Care Guide
Everything we make is built to last — but lasting well requires care. Leather deepens with polish. Suede revives with a brush. Silk keeps its lustre when stored properly. A few minutes of attention after each wear is the difference between a shoe that lasts two years and one that lasts twenty.
Leather Shoes
Polished Leather — Daily Care
Wipe the surface with a soft, dry cloth after each wear to remove dust before it dulls the finish. This takes ten seconds and prevents more work later.
Once a week — or whenever the leather looks dry — apply a thin layer of matching shoe cream (black for black, brown for brown, or neutral for lighter tones) with a soft cloth. Work it in with small circular motions, let it sit for five minutes, then buff with a horsehair brush or clean cloth until the surface shines.
Tip: for waxed or burnished leather, use a slightly darker cream to deepen the antiqued effect, or a neutral cream to preserve the existing tone.
Polished Leather — Deep Conditioning
Every two to three months, apply a quality leather conditioner to prevent the leather from drying, cracking, or losing its suppleness. Conditioner restores the natural oils that regular wear strips away.
Apply a small amount with a soft cloth, working it evenly across the entire upper. Let it absorb for 15–20 minutes, then buff gently. Do not over-condition — too much product can clog the grain and dull the surface.
Calfskin is finer-grained than cowhide and benefits from more frequent conditioning — every six to eight weeks is ideal.
Polished Leather — Wet Weather
If your leather shoes get wet, do not use direct heat — no hairdryers, no radiators, no sunlight. Heat dries leather unevenly and causes cracking.
Instead: remove the shoes, stuff them firmly with newspaper or paper towels to absorb moisture and hold the shape, and let them air dry at room temperature. Once fully dry, condition the leather and polish as normal. The waxed finish on our shoes provides a degree of natural water resistance, but prolonged exposure should be avoided.

> _Given information_
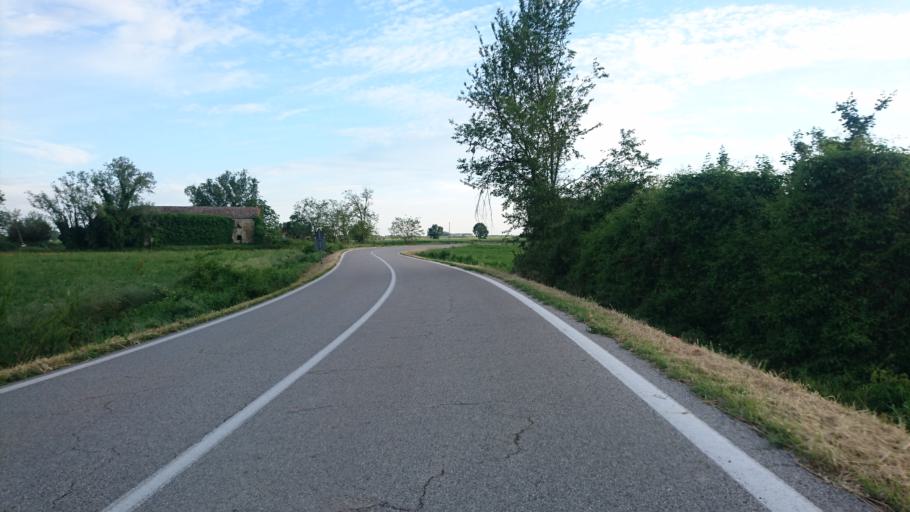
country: IT
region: Veneto
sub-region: Provincia di Rovigo
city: Ceneselli
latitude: 45.0211
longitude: 11.3463
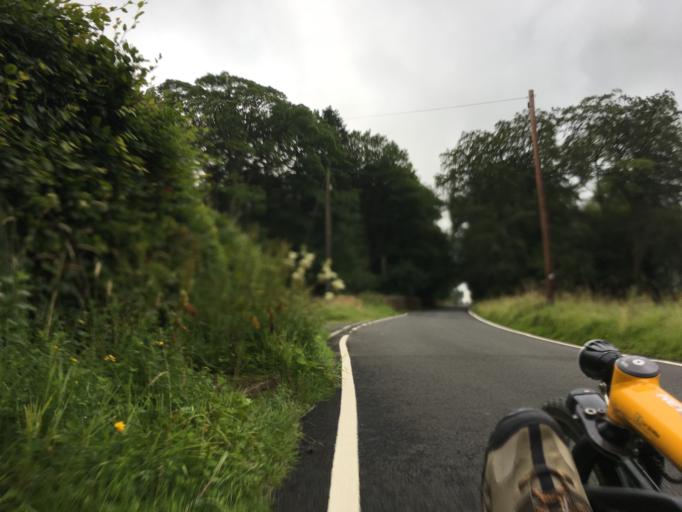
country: GB
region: Scotland
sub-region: West Lothian
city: West Calder
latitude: 55.8394
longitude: -3.5292
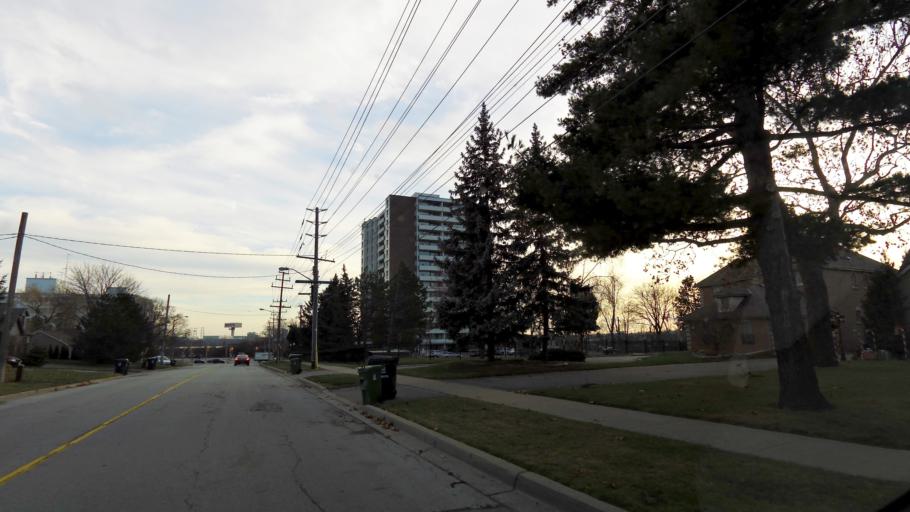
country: CA
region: Ontario
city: Etobicoke
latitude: 43.6293
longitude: -79.5632
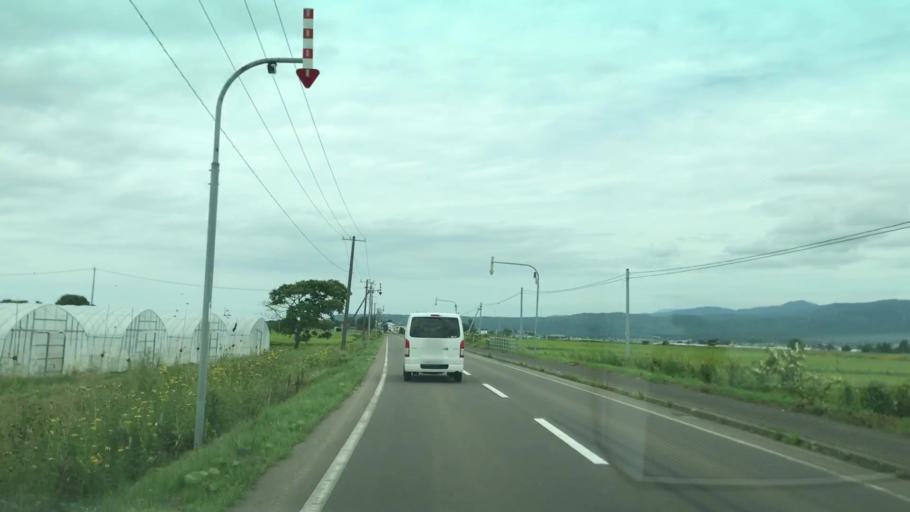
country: JP
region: Hokkaido
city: Iwanai
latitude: 42.9992
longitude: 140.5914
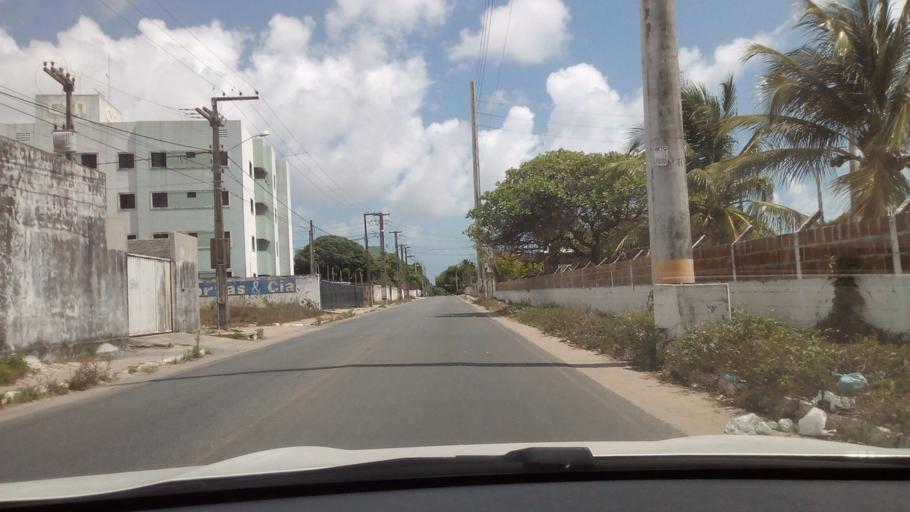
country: BR
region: Paraiba
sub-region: Conde
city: Conde
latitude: -7.2117
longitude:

> _Things to do_
**1)** Rewrite the rows between the line holding "city: Ceneselli" and the line holding "country: BR", inclusive, replacing "latitude" with "lat" and keeping everything else unchanged. Omit the pictures from your answer.
**2)** Continue the shoe care guide from the point where it stops.

> _Written answers_
**1)**
city: Ceneselli
lat: 45.0211
longitude: 11.3463
country: GB
region: Scotland
sub-region: West Lothian
city: West Calder
lat: 55.8394
longitude: -3.5292
country: CA
region: Ontario
city: Etobicoke
lat: 43.6293
longitude: -79.5632
country: JP
region: Hokkaido
city: Iwanai
lat: 42.9992
longitude: 140.5914
country: BR

**2)**
Polished Leather — Storage
Always insert cedar shoe trees after each wear. Cedar absorbs moisture, neutralises odour, and holds the shoe's shape — particularly important for the toe box and the instep, where creasing occurs first.
Store in a dust bag when not in regular rotation. Avoid plastic bags, which trap moisture and can promote mildew. Keep shoes in a cool, dry place away from direct sunlight, which can fade and dry the leather over time.
If you own multiple pairs, rotating them — never wearing the same pair two days in a row — is the single best thing you can do for their longevity. It gives the leather and lining a full day to dry and recover.
Polished Leather — Brogue & Hardware Care
For shoes with brogue perforations (cap-toe oxfords), clean the holes periodically with a soft-bristled brush to remove accumulated polish and dust that can clog the decorative punching.
For shoes with metal hardware (horsebit loafers, monk strap buckles), wipe the hardware with a dry or slightly damp cloth after each wear. Avoid chemical cleaners or abrasive materials, which can dull or scratch the finish. The gold-tone and silver-tone plating will maintain its lustre with gentle, regular attention.
Suede Shoes
Suede — Daily Care & Brushing
After each wear, brush the suede with a soft suede brush, always in one direction, to restore the nap and remove surface dust. Brushing against the grain lifts dirt; brushing with the grain smooths the surface. Consistency matters more than technique — a quick brush after every wear keeps the suede looking fresh.
For lambskin suede, use a lighter touch — the nap is finer and denser than cowhide suede and responds better to gentle brushing.
Suede — Protection
Apply a suede protector spray before the first wear and reapply every four to six weeks, or more frequently if the shoes are worn regularly. The spray creates an invisible barrier against water and stains without altering the colour or texture of the suede.
Apply in a well-ventilated area, hold the can 15–20cm from the surface, and spray in even passes. Let the shoes dry completely before wearing.
Suede — Stain Removal
For dry stains (dust, dirt, light marks): use a suede eraser. Rub gently over the stain, then brush the nap back into shape with a suede brush.
For water stains: lightly dampen the entire shoe with a clean, damp cloth to even out the watermark, then stuff with newspaper and let air dry completely. Once dry, brush the nap to restore the texture. This sounds counterintuitive, but it works — evening out the moisture prevents a visible ring.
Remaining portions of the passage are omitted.